To be able to attract new business by providing an integrated infrastructure in one location
To set aside industrial uses from urban areas to try to reduce the environmental and social impact of the industrial uses
To provide for localized environmental controls that is specific to the needs of an industrial area
Different industrial parks fulfill these criteria to differing degrees. Many small communities have established industrial parks with only access to a nearby highway, and with only the basic utilities and roadways, and with few or no special environmental safeguards.

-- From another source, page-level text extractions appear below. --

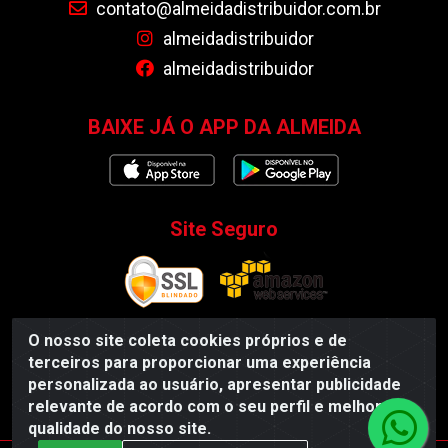
contato@almeidadistribuidor.com.br
almeidadistribuidor
almeidadistribuidor
BAIXE JÁ O APP DA ALMEIDA
Site Seguro
O nosso site coleta cookies próprios e de
terceiros para proporcionar uma experiência
Almeida Distribuidor - Rodovia BR 104, S/N, Centro -
personalizada ao usuário, apresentar publicidade
Esperança/PB - CEP 58135-000 - CNPJ 35.419.548/0001-55
relevante de acordo com o seu perfil e melhorar a
qualidade do nosso site.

During the 1990s, there was a glut of industrial park development in China, resulting today in vast areas of industrial parks that sit idle and unsuited to other uses. This trend has been criticized as being a sort of "cargo cult", from the wildly optimistic speculation that, if it was built, "they" would come. According to history, one consequence of office parks in China is that large numbers of people living in exurbs no longer have contact with urban life.
Industrial parks have also been criticized because of their frequent remoteness of urban areas, one of the characteristics that have been touted as a benefit. One reason for this specific criticism is that industrial parks often destroy productive and valuable agricultural land. Another is that the industrial parks become remote to their employee pool, necessitating longer commutes and limiting employment accessibility for poorer employees. Another reason is that many urban areas have extensive areas of brown field land that many feel should be the first priority in redeveloping as industrial sites.
In China small industrial parks containing multiple units all of the same style are known as trading estates.